We've got troubles! Too bad. We were warned about some of the greatest problems of this half-century. And mathematics played a major role in those warnings! But we ignored those warnings! As a veteran of World War II ("The Big War", as Archy calls it), I place the principal blame upon my generation, since we were there at the start of this ongoing fiasco.But I also place blame upon The Media for not "hanging out a storm cloud" about the warnings and not reporting the successes. If The Media had told The Public about the role played by mathematics in crises of this half-century then we might now not be in an epidemic of mathematical illiteracy! And Lester Thurow, MIT economist, would not have to say, "Americans are not used to a world in which ordinary production workers need mathematical skills".
Here's a list of our fiascos (and a few but unreported, or poorly reported, successes).
- In 1946 Russian-American mathematical economist (and 1973 Economics Nobelist), Wassily Leontief, used his "input-output" analysis to warn us about the importance of long-term planning and national budgeting to avoid budget deficits. A warning ignored (and, in one instance, laughed at by industrialists), with consequences we now observe.
- In 1948, the great American mathematician, Norbert Wiener (x-y), published a classic, Cybernetics. and warned us that computers and robots would lead to the "downsizing" which took away the jobs of millions in the '90s. Wiener tried to warn labor unions, chambers of commerce, politicians, reporters, etc., but was laughed at. Again, math warned and we blew it.
- From April, 1948, to September, 1949, the Soviet Union maintained a Berlin Blockade. Food, fuel, and other supplies had to be flown to Berliners from outside the Soviet zone, a massive airlift carried out by limited number of planes. The effectiveness of this effort was due to good planning, aide by a mathematical tool, linear programming, using the simplex algorithm of George Dantzig to obtain solutions. (Ironically, a Soviet mathematician, Kantorevitch, had obtained this result earlier, but his work was ignored until after Dantzig's success.)
- On April 11, 1951, President Truman removed General Douglas MacArthur from command of U. S. forces in Korea. (MacArthur wanted to pursue the conflict into China and bypassed the President by writing a letter to the Speaker of the House of Representatives, pleading for support in this adventure..) President Truman's decision was influenced by a Leontief input-output analysis of the American economy, showing that America would need two years to provide the support our troops would need against an enemy which might be fighting on its own soil and able to live off the land wherever engaged!

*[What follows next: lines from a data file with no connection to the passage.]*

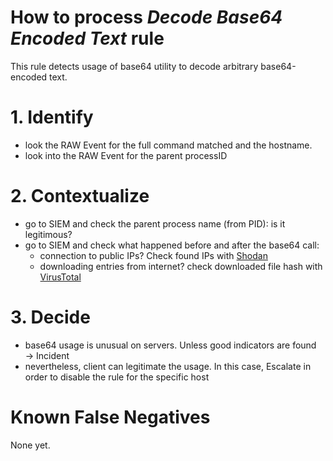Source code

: # How to process *Decode Base64 Encoded Text* rule
This rule detects usage of base64 utility to decode arbitrary base64-encoded text.

# 1. Identify
- look the RAW Event for the full command matched and the hostname.
- look into the RAW Event for the parent processID

# 2. Contextualize
- go to SIEM and check the parent process name (from PID): is it legitimous?
- go to SIEM and check what happened before and after the base64 call:
  - connection to public IPs? Check found IPs with [Shodan](https://www.shodan.io/)
  - downloading entries from internet? check downloaded file hash with [VirusTotal](https://www.virustotal.com/gui/home/search)

# 3. Decide
- base64 usage is unusual on servers. Unless good indicators are found &rarr; Incident
- nevertheless, client can legitimate the usage. In this case, Escalate in order to disable the rule for the specific host

# Known False Negatives
None yet.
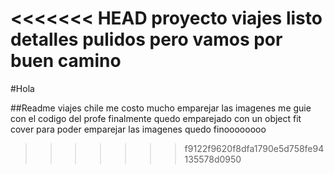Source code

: <<<<<<< HEAD
proyecto viajes listo
detalles pulidos pero vamos por buen camino
=======
#Hola

##Readme viajes chile
me costo mucho emparejar las imagenes me guie con el codigo del profe
finalmente quedo emparejado con un object fit cover para poder emparejar las imagenes
quedo finoooooooo
>>>>>>> f9122f9620f8dfa1790e5d758fe94135578d0950
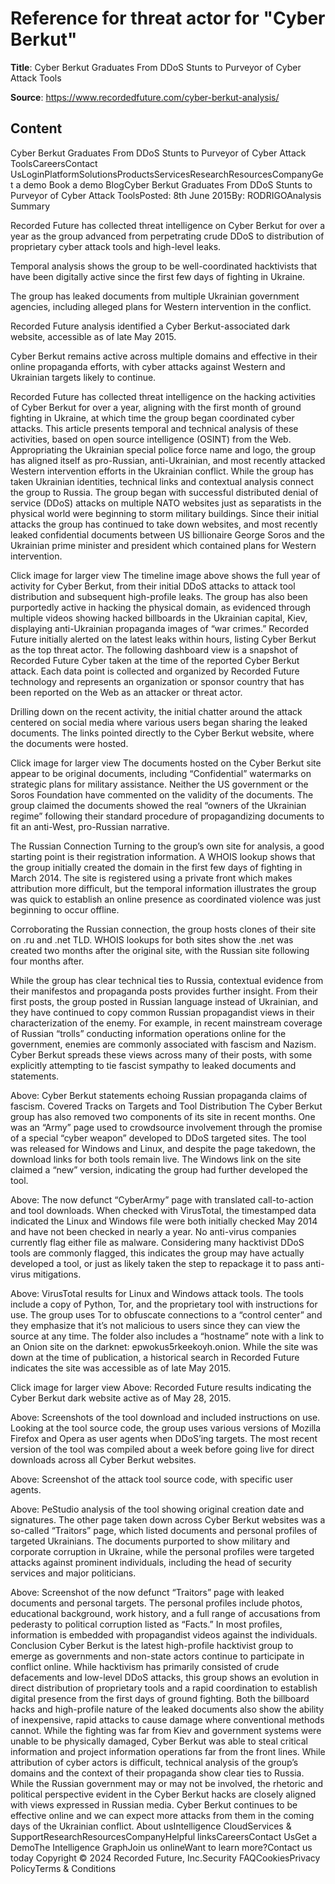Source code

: # Reference for threat actor for "Cyber Berkut"

**Title**: Cyber Berkut Graduates From DDoS Stunts to Purveyor of Cyber Attack Tools

**Source**: https://www.recordedfuture.com/cyber-berkut-analysis/

## Content
Cyber Berkut Graduates From DDoS Stunts to Purveyor of Cyber Attack ToolsCareersContact UsLoginPlatformSolutionsProductsServicesResearchResourcesCompanyGet a demo
Book a demo
BlogCyber Berkut Graduates From DDoS Stunts to Purveyor of Cyber Attack ToolsPosted: 8th June 2015By: RODRIGOAnalysis Summary

Recorded Future has collected threat intelligence on Cyber Berkut for over a year as the group advanced from perpetrating crude DDoS to distribution of proprietary cyber attack tools and high-level leaks.

Temporal analysis shows the group to be well-coordinated hacktivists that have been digitally active since the first few days of fighting in Ukraine.

The group has leaked documents from multiple Ukrainian government agencies, including alleged plans for Western intervention in the conflict.

Recorded Future analysis identified a Cyber Berkut-associated dark website, accessible as of late May 2015.

Cyber Berkut remains active across multiple domains and effective in their online propaganda efforts, with cyber attacks against Western and Ukrainian targets likely to continue.




Recorded Future has collected threat intelligence on the hacking activities of Cyber Berkut for over a year, aligning with the first month of ground fighting in Ukraine, at which time the group began coordinated cyber attacks. This article presents temporal and technical analysis of these activities, based on open source intelligence (OSINT) from the Web. Appropriating the Ukrainian special police force name and logo, the group has aligned itself as pro-Russian, anti-Ukrainian, and most recently attacked Western intervention efforts in the Ukrainian conflict. While the group has taken Ukrainian identities, technical links and contextual analysis connect the group to Russia.
The group began with successful distributed denial of service (DDoS) attacks on multiple NATO websites just as separatists in the physical world were beginning to storm military buildings. Since their initial attacks the group has continued to take down websites, and most recently leaked confidential documents between US billionaire George Soros and the Ukrainian prime minister and president which contained plans for Western intervention.

Click image for larger view
The timeline image above shows the full year of activity for Cyber Berkut, from their initial DDoS attacks to attack tool distribution and subsequent high-profile leaks. The group has also been purportedly active in hacking the physical domain, as evidenced through multiple videos showing hacked billboards in the Ukrainian capital, Kiev, displaying anti-Ukrainian propaganda images of “war crimes.”
Recorded Future initially alerted on the latest leaks within hours, listing Cyber Berkut as the top threat actor. The following dashboard view is a snapshot of Recorded Future Cyber taken at the time of the reported Cyber Berkut attack. Each data point is collected and organized by Recorded Future technology and represents an organization or sponsor country that has been reported on the Web as an attacker or threat actor.

Drilling down on the recent activity, the initial chatter around the attack centered on social media where various users began sharing the leaked documents. The links pointed directly to the Cyber Berkut website, where the documents were hosted.

Click image for larger view
The documents hosted on the Cyber Berkut site appear to be original documents, including “Confidential” watermarks on strategic plans for military assistance. Neither the US government or the Soros Foundation have commented on the validity of the documents. The group claimed the documents showed the real “owners of the Ukrainian regime” following their standard procedure of propagandizing documents to fit an anti-West, pro-Russian narrative.

The Russian Connection
Turning to the group’s own site for analysis, a good starting point is their registration information. A WHOIS lookup shows that the group initially created the domain in the first few days of fighting in March 2014. The site is registered using a private front which makes attribution more difficult, but the temporal information illustrates the group was quick to establish an online presence as coordinated violence was just beginning to occur offline.

Corroborating the Russian connection, the group hosts clones of their site on .ru and .net TLD. WHOIS lookups for both sites show the .net was created two months after the original site, with the Russian site following four months after.


While the group has clear technical ties to Russia, contextual evidence from their manifestos and propaganda posts provides further insight. From their first posts, the group posted in Russian language instead of Ukrainian, and they have continued to copy common Russian propagandist views in their characterization of the enemy. For example, in recent mainstream coverage of Russian “trolls” conducting information operations online for the government, enemies are commonly associated with fascism and Nazism. Cyber Berkut spreads these views across many of their posts, with some explicitly attempting to tie fascist sympathy to leaked documents and statements.

Above: Cyber Berkut statements echoing Russian propaganda claims of fascism.
Covered Tracks on Targets and Tool Distribution
The Cyber Berkut group has also removed two components of its site in recent months. One was an “Army” page used to crowdsource involvement through the promise of a special “cyber weapon” developed to DDoS targeted sites. The tool was released for Windows and Linux, and despite the page takedown, the download links for both tools remain live. The Windows link on the site claimed a “new” version, indicating the group had further developed the tool.

Above: The now defunct “CyberArmy” page with translated call-to-action and tool downloads.
When checked with VirusTotal, the timestamped data indicated the Linux and Windows file were both initially checked May 2014 and have not been checked in nearly a year. No anti-virus companies currently flag either file as malware. Considering many hacktivist DDoS tools are commonly flagged, this indicates the group may have actually developed a tool, or just as likely taken the step to repackage it to pass anti-virus mitigations.


Above: VirusTotal results for Linux and Windows attack tools.
The tools include a copy of Python, Tor, and the proprietary tool with instructions for use. The group uses Tor to obfuscate connections to a “control center” and they emphasize that it’s not malicious to users since they can view the source at any time. The folder also includes a “hostname” note with a link to an Onion site on the darknet: epwokus5rkeekoyh.onion. While the site was down at the time of publication, a historical search in Recorded Future indicates the site was accessible as of late May 2015.

Click image for larger view
Above: Recorded Future results indicating the Cyber Berkut dark website active as of May 28, 2015.


Above: Screenshots of the tool download and included instructions on use.
Looking at the tool source code, the group uses various versions of Mozilla Firefox and Opera as user agents when DDoS’ing targets. The most recent version of the tool was compiled about a week before going live for direct downloads across all Cyber Berkut websites.

Above: Screenshot of the attack tool source code, with specific user agents.

Above: PeStudio analysis of the tool showing original creation date and signatures.
The other page taken down across Cyber Berkut websites was a so-called “Traitors” page, which listed documents and personal profiles of targeted Ukrainians. The documents purported to show military and corporate corruption in Ukraine, while the personal profiles were targeted attacks against prominent individuals, including the head of security services and major politicians.

Above: Screenshot of the now defunct “Traitors” page with leaked documents and personal targets.
The personal profiles include photos, educational background, work history, and a full range of accusations from pederasty to political corruption listed as “Facts.” In most profiles, information is embedded with propagandist videos against the individuals.
Conclusion
Cyber Berkut is the latest high-profile hacktivist group to emerge as governments and non-state actors continue to participate in conflict online. While hacktivism has primarily consisted of crude defacements and low-level DDoS attacks, this group shows an evolution in direct distribution of proprietary tools and a rapid coordination to establish digital presence from the first days of ground fighting.
Both the billboard hacks and high-profile nature of the leaked documents also show the ability of inexpensive, rapid attacks to cause damage where conventional methods cannot. While the fighting was far from Kiev and government systems were unable to be physically damaged, Cyber Berkut was able to steal critical information and project information operations far from the front lines.
While attribution of cyber actors is difficult, technical analysis of the group’s domains and the context of their propaganda show clear ties to Russia. While the Russian government may or may not be involved, the rhetoric and political perspective evident in the Cyber Berkut hacks are closely aligned with views expressed in Russian media. Cyber Berkut continues to be effective online and we can expect more attacks from them in the coming days of the Ukrainian conflict.
About usIntelligence CloudServices & SupportResearchResourcesCompanyHelpful linksCareersContact UsGet a DemoThe Intelligence GraphJoin us onlineWant to learn more?Contact us today
Copyright © 2024 Recorded Future, Inc.Security FAQCookiesPrivacy PolicyTerms & Conditions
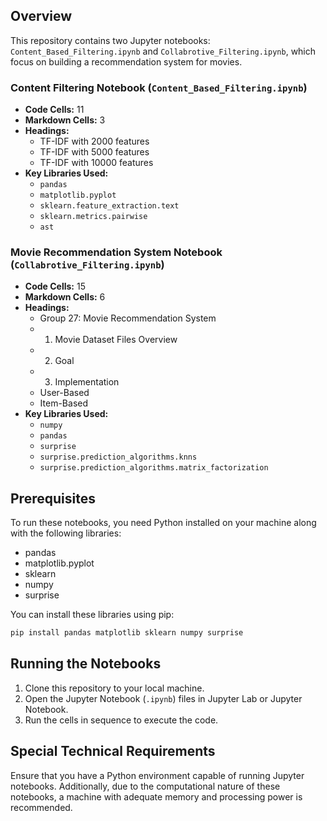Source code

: ## Overview
This repository contains two Jupyter notebooks: `Content_Based_Filtering.ipynb` and `Collabrotive_Filtering.ipynb`, which focus on building a recommendation system for movies.

### Content Filtering Notebook (`Content_Based_Filtering.ipynb`)
- **Code Cells:** 11
- **Markdown Cells:** 3
- **Headings:**
  - TF-IDF with 2000 features
  - TF-IDF with 5000 features
  - TF-IDF with 10000 features
- **Key Libraries Used:**
  - `pandas`
  - `matplotlib.pyplot`
  - `sklearn.feature_extraction.text`
  - `sklearn.metrics.pairwise`
  - `ast`

### Movie Recommendation System Notebook (`Collabrotive_Filtering.ipynb`)
- **Code Cells:** 15
- **Markdown Cells:** 6
- **Headings:**
  - Group 27: Movie Recommendation System
  - 1. Movie Dataset Files Overview
  - 2. Goal
  - 3. Implementation
  - User-Based
  - Item-Based
- **Key Libraries Used:**
  - `numpy`
  - `pandas`
  - `surprise`
  - `surprise.prediction_algorithms.knns`
  - `surprise.prediction_algorithms.matrix_factorization`

## Prerequisites
To run these notebooks, you need Python installed on your machine along with the following libraries:
- pandas
- matplotlib.pyplot
- sklearn
- numpy
- surprise

You can install these libraries using pip:

```bash
pip install pandas matplotlib sklearn numpy surprise
```

## Running the Notebooks
1. Clone this repository to your local machine.
2. Open the Jupyter Notebook (`.ipynb`) files in Jupyter Lab or Jupyter Notebook.
3. Run the cells in sequence to execute the code.

## Special Technical Requirements
Ensure that you have a Python environment capable of running Jupyter notebooks. Additionally, due to the computational nature of these notebooks, a machine with adequate memory and processing power is recommended.
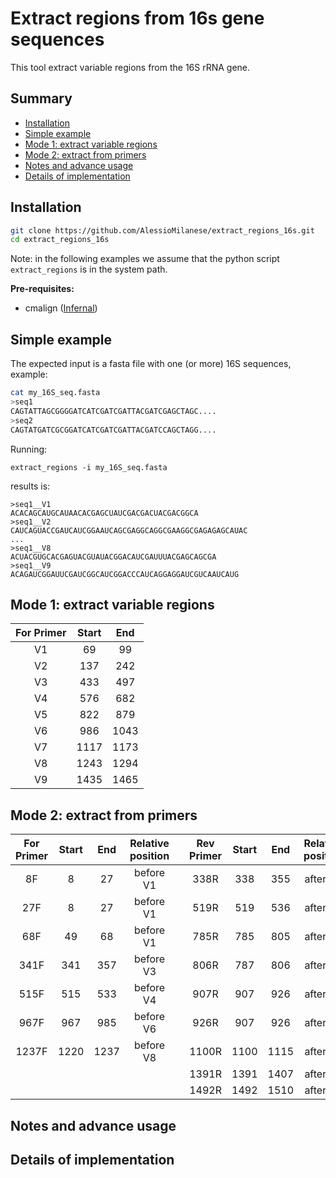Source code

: # Extract regions from 16s gene sequences

This tool extract variable regions from the 16S rRNA gene.

Summary
--------------
* [Installation](https://github.com/AlessioMilanese/extract_regions_16s#installation)
* [Simple example](https://github.com/AlessioMilanese/extract_regions_16s#simple-example)
* [Mode 1: extract variable regions](https://github.com/AlessioMilanese/extract_regions_16s#mode-1-extract-variable-regions)
* [Mode 2: extract from primers](https://github.com/AlessioMilanese/extract_regions_16s#mode-2-extract-from-primers)
* [Notes and advance usage](https://github.com/AlessioMilanese/extract_regions_16s#notes-and-advance-usage)
* [Details of implementation](https://github.com/AlessioMilanese/extract_regions_16s#details-of-implementation)

Installation
--------------
```bash
git clone https://github.com/AlessioMilanese/extract_regions_16s.git
cd extract_regions_16s
```

Note: in the following examples we assume that the python script ```extract_regions``` is in the system path.

**Pre-requisites:**
* cmalign ([Infernal](http://eddylab.org/infernal/))

Simple example
--------------
The expected input is a fasta file with one (or more) 16S sequences, example:
```bash
cat my_16S_seq.fasta
>seq1
CAGTATTAGCGGGGATCATCGATCGATTACGATCGAGCTAGC....
>seq2
CAGTATGATCGCGGATCATCGATCGATTACGATCCAGCTAGG....
```

Running:
```
extract_regions -i my_16S_seq.fasta
```

results is:
```
>seq1__V1
ACACAGCAUGCAUAACACGAGCUAUCGACGACUACGACGGCA
>seq1__V2
CAUCAGUACCGAUCAUCGGAAUCAGCGAGGCAGGCGAAGGCGAGAGAGCAUAC
...
>seq1__V8
ACUACGUGCACGAGUACGUAUACGGACAUCGAUUUACGAGCAGCGA
>seq1__V9
ACAGAUCGGAUUCGAUCGGCAUCGGACCCAUCAGGAGGAUCGUCAAUCAUG
```

Mode 1: extract variable regions
--------------

| For Primer | Start | End |
| :---: | :---: | :---: |
| V1 | 69 | 99 |
| V2 | 137 | 242 |
| V3 | 433 | 497 |
| V4 | 576 | 682 |
| V5 | 822 | 879 |
| V6 | 986 | 1043 |
| V7 | 1117 | 1173 |
| V8 | 1243 | 1294 |
| V9 | 1435 | 1465 |


Mode 2: extract from primers
--------------

| For Primer | Start | End | Relative position | | Rev Primer | Start | End | Relative position |
| :---: | :---: | :---: | :---: | :---: | :---: | :---: | :---: | :---: |
| 8F | 8 | 27 | before V1 | | 338R | 338 | 355 | after V2 |
| 27F | 8 | 27 | before V1 | | 519R | 519 | 536 | after V3 |
| 68F | 49 | 68 | before V1 | | 785R | 785 | 805 | after V4 |
| 341F | 341 | 357 | before V3 | | 806R | 787 | 806 | after V4 |
| 515F | 515 | 533 | before V4 | | 907R | 907 | 926 | after V5 |
| 967F | 967 | 985 | before V6 | | 926R | 907 | 926 | after V5 |
| 1237F | 1220 | 1237 | before V8 | | 1100R | 1100 | 1115 | after V6 |
| | | | | | 1391R | 1391 | 1407 | after V8 |
| | | | | | 1492R | 1492 | 1510 | after V9 |


Notes and advance usage
--------------


Details of implementation
--------------
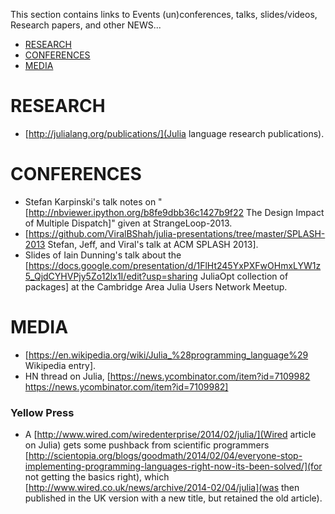 This section contains links to Events (un)conferences, talks, slides/videos, Research papers, and other NEWS...

* [RESEARCH](#research)
* [CONFERENCES](#conferences)
* [MEDIA](#media)


# RESEARCH 
* [http://julialang.org/publications/](Julia language research publications).


# CONFERENCES
* Stefan Karpinski's talk notes on "[http://nbviewer.ipython.org/b8fe9dbb36c1427b9f22 The Design Impact of Multiple Dispatch]" given at StrangeLoop-2013.
* [https://github.com/ViralBShah/julia-presentations/tree/master/SPLASH-2013 Stefan, Jeff, and Viral's talk at ACM SPLASH 2013].
* Slides of Iain Dunning's talk about the [https://docs.google.com/presentation/d/1FlHt245YxPXFwOHmxLYW1z5_QjdCYHVPjy5Zo12lx1I/edit?usp=sharing JuliaOpt collection of packages] at the Cambridge Area Julia Users Network Meetup.


# MEDIA
* [https://en.wikipedia.org/wiki/Julia_%28programming_language%29 Wikipedia entry].
* HN thread on Julia, [https://news.ycombinator.com/item?id=7109982 https://news.ycombinator.com/item?id=7109982]

### Yellow Press 
* A [http://www.wired.com/wiredenterprise/2014/02/julia/](Wired article on Julia) gets some pushback from scientific programmers [http://scientopia.org/blogs/goodmath/2014/02/04/everyone-stop-implementing-programming-languages-right-now-its-been-solved/](for not getting the basics right), which [http://www.wired.co.uk/news/archive/2014-02/04/julia](was then published in the UK version with a new title, but retained the old article).



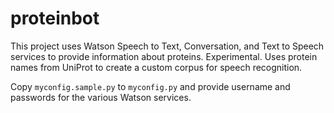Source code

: # proteinbot

This project uses Watson Speech to Text, Conversation, and Text to Speech services to provide information about proteins. Experimental. Uses protein names from UniProt to create a custom corpus for speech recognition.

Copy `myconfig.sample.py` to `myconfig.py` and provide username and passwords for the various Watson services.



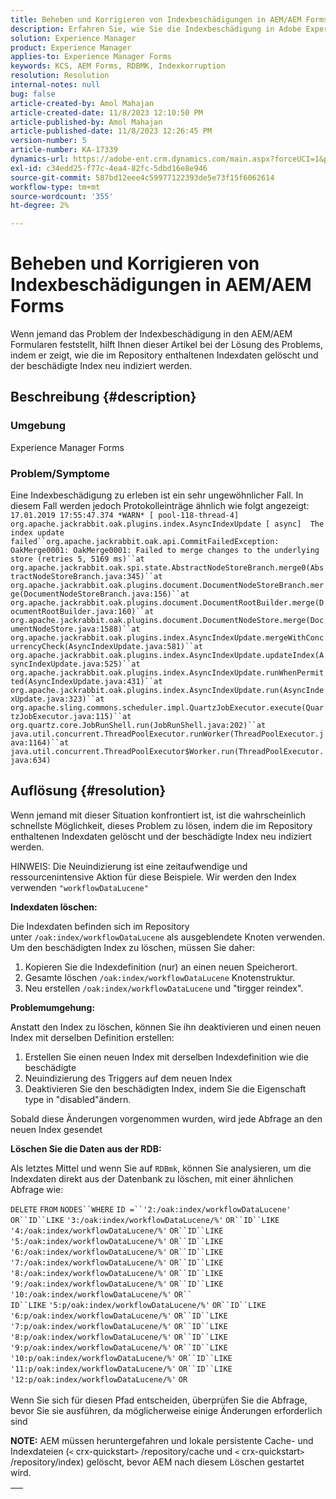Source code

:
 ```yaml
---
title: Beheben und Korrigieren von Indexbeschädigungen in AEM/AEM Forms
description: Erfahren Sie, wie Sie die Indexbeschädigung in Adobe Experience Forms beheben können. Löschen Sie die im Repository enthaltenen Indexdaten und indizieren Sie den beschädigten Index neu.
solution: Experience Manager
product: Experience Manager
applies-to: Experience Manager Forms
keywords: KCS, AEM Forms, RDBMK, Indexkorruption
resolution: Resolution
internal-notes: null
bug: false
article-created-by: Amol Mahajan
article-created-date: 11/8/2023 12:10:50 PM
article-published-by: Amol Mahajan
article-published-date: 11/8/2023 12:26:45 PM
version-number: 5
article-number: KA-17339
dynamics-url: https://adobe-ent.crm.dynamics.com/main.aspx?forceUCI=1&pagetype=entityrecord&etn=knowledgearticle&id=de7689d8-2f7e-ee11-8179-6045bd006704
exl-id: c34edd25-f77c-4ea4-82fc-5dbd16e8e946
source-git-commit: 587bd12eee4c59977122393de5e73f15f6062614
workflow-type: tm+mt
source-wordcount: '355'
ht-degree: 2%

---
```


# Beheben und Korrigieren von Indexbeschädigungen in AEM/AEM Forms


Wenn jemand das Problem der Indexbeschädigung in den AEM/AEM Formularen feststellt, hilft Ihnen dieser Artikel bei der Lösung des Problems, indem er zeigt, wie die im Repository enthaltenen Indexdaten gelöscht und der beschädigte Index neu indiziert werden.

## Beschreibung {#description}


### <b>Umgebung</b>

Experience Manager Forms



### <b>Problem/Symptome</b>

Eine Indexbeschädigung zu erleben ist ein sehr ungewöhnlicher Fall. In diesem Fall werden jedoch Protokolleinträge ähnlich wie folgt angezeigt:
`17.01.2019 17:55:47.374 *WARN* [ pool-118-thread-4]  org.apache.jackrabbit.oak.plugins.index.AsyncIndexUpdate [ async]  The index update failed``org.apache.jackrabbit.oak.api.CommitFailedException: OakMerge0001: OakMerge0001: Failed to merge changes to the underlying store (retries 5, 5169 ms)``at org.apache.jackrabbit.oak.spi.state.AbstractNodeStoreBranch.merge0(AbstractNodeStoreBranch.java:345)``at org.apache.jackrabbit.oak.plugins.document.DocumentNodeStoreBranch.merge(DocumentNodeStoreBranch.java:156)``at org.apache.jackrabbit.oak.plugins.document.DocumentRootBuilder.merge(DocumentRootBuilder.java:160)``at org.apache.jackrabbit.oak.plugins.document.DocumentNodeStore.merge(DocumentNodeStore.java:1588)``at org.apache.jackrabbit.oak.plugins.index.AsyncIndexUpdate.mergeWithConcurrencyCheck(AsyncIndexUpdate.java:581)``at org.apache.jackrabbit.oak.plugins.index.AsyncIndexUpdate.updateIndex(AsyncIndexUpdate.java:525)``at org.apache.jackrabbit.oak.plugins.index.AsyncIndexUpdate.runWhenPermitted(AsyncIndexUpdate.java:431)``at org.apache.jackrabbit.oak.plugins.index.AsyncIndexUpdate.run(AsyncIndexUpdate.java:323)``at org.apache.sling.commons.scheduler.impl.QuartzJobExecutor.execute(QuartzJobExecutor.java:115)``at org.quartz.core.JobRunShell.run(JobRunShell.java:202)``at java.util.concurrent.ThreadPoolExecutor.runWorker(ThreadPoolExecutor.java:1164)``at java.util.concurrent.ThreadPoolExecutor$Worker.run(ThreadPoolExecutor.java:634)`

## Auflösung {#resolution}


Wenn jemand mit dieser Situation konfrontiert ist, ist die wahrscheinlich schnellste Möglichkeit, dieses Problem zu lösen, indem die im Repository enthaltenen Indexdaten gelöscht und der beschädigte Index neu indiziert werden.

HINWEIS: Die Neuindizierung ist eine zeitaufwendige und ressourcenintensive Aktion für diese Beispiele. Wir werden den Index verwenden `"workflowDataLucene"`

<b>Indexdaten löschen: </b>

Die Indexdaten befinden sich im Repository unter `/oak:index/workflowDataLucene` als ausgeblendete Knoten verwenden. Um den beschädigten Index zu löschen, müssen Sie daher:

1. Kopieren Sie die Indexdefinition (nur) an einen neuen Speicherort.
2. Gesamte löschen `/oak:index/workflowDataLucene` Knotenstruktur.
3. Neu erstellen `/oak:index/workflowDataLucene` und &quot;tirgger reindex&quot;.


<b>Problemumgehung:</b>

Anstatt den Index zu löschen, können Sie ihn deaktivieren und einen neuen Index mit derselben Definition erstellen:

1. Erstellen Sie einen neuen Index mit derselben Indexdefinition wie die beschädigte
2. Neuindizierung des Triggers auf dem neuen Index
3. Deaktivieren Sie den beschädigten Index, indem Sie die Eigenschaft type in &quot;disabled&quot;ändern.


Sobald diese Änderungen vorgenommen wurden, wird jede Abfrage an den neuen Index gesendet

<b>Löschen Sie die Daten aus der RDB:</b>

Als letztes Mittel und wenn Sie auf `RDBmk`, können Sie analysieren, um die Indexdaten direkt aus der Datenbank zu löschen, mit einer ähnlichen Abfrage wie:

`DELETE` `FROM` `NODES``WHERE`
`ID =``'2:/oak:index/workflowDataLucene'` `OR``ID``LIKE` `'3:/oak:index/workflowDataLucene/%'` `OR``ID``LIKE` `'4:/oak:index/workflowDataLucene/%'` `OR``ID``LIKE` `'5:/oak:index/workflowDataLucene/%'` `OR``ID``LIKE` `'6:/oak:index/workflowDataLucene/%'` `OR``ID``LIKE` `'7:/oak:index/workflowDataLucene/%'` `OR``ID``LIKE` `'8:/oak:index/workflowDataLucene/%'` `OR``ID``LIKE` `'9:/oak:index/workflowDataLucene/%'` `OR``ID``LIKE` `'10:/oak:index/workflowDataLucene/%'` `OR`` ` <br>`ID``LIKE` `'5:p/oak:index/workflowDataLucene/%'` `OR``ID``LIKE` `'6:p/oak:index/workflowDataLucene/%'` `OR``ID``LIKE` `'7:p/oak:index/workflowDataLucene/%'` `OR``ID``LIKE` `'8:p/oak:index/workflowDataLucene/%'` `OR``ID``LIKE` `'9:p/oak:index/workflowDataLucene/%'` `OR``ID``LIKE` `'10:p/oak:index/workflowDataLucene/%'` `OR``ID``LIKE` `'11:p/oak:index/workflowDataLucene/%'` `OR``ID``LIKE` `'12:p/oak:index/workflowDataLucene/%'` `OR`<br> <br>
Wenn Sie sich für diesen Pfad entscheiden, überprüfen Sie die Abfrage, bevor Sie sie ausführen, da möglicherweise einige Änderungen erforderlich sind

<b>NOTE:</b> AEM müssen heruntergefahren und lokale persistente Cache- und Indexdateien (`<` crx-quickstart`>` /repository/cache und `<` crx-quickstart`>` /repository/index) gelöscht, bevor AEM nach diesem Löschen gestartet wird.


|   |
| --- |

- In 1957, General Matthew Ridway, who succeeded MacArthur in Korea, warned President Eisenhower against "meddling" in Vietnam. Later, to Presidents Kennedy and Johnson, Ridgway repeated warnings about "another Korea" -- long before the millions of peace-demonstrators. But General Ridgway was ignored. This Bastard War still polarizes our nation. Ridgway warned us against bastard wars, but we blew it! Ignorance of a cardinal rule of probability theory -- don't "bet" on probability but EXPECTATION: PROBABILITY TIMES EVENT'S VALUE -- played a crucial role in Adminstrative strategy for this bastard war and confused "post-mortems" about it.
- In 1957, The Rockefeller Brothers' Report warned us that America's increasing consumption would make us increasingly dependent upon imports, especially for oil and strategic materials and require changes in our forelign policy. The Trade Deficit of the past ten years, increasing the National Debt and the budget deficit, along with arguments about our "foreign entanglements", show the consequences of ignoring the warnings of this report.
- In 1964, the Surgeon General of the United States issued a report linking smoking of tobacco with lung cancer, coronary artery disease, and other ailments. Prior to this action, there had begun the most impressive accumulation of statistics ever amassed on any subject. But it took more than 20 years for The Media and the general public to take warning from these statistics.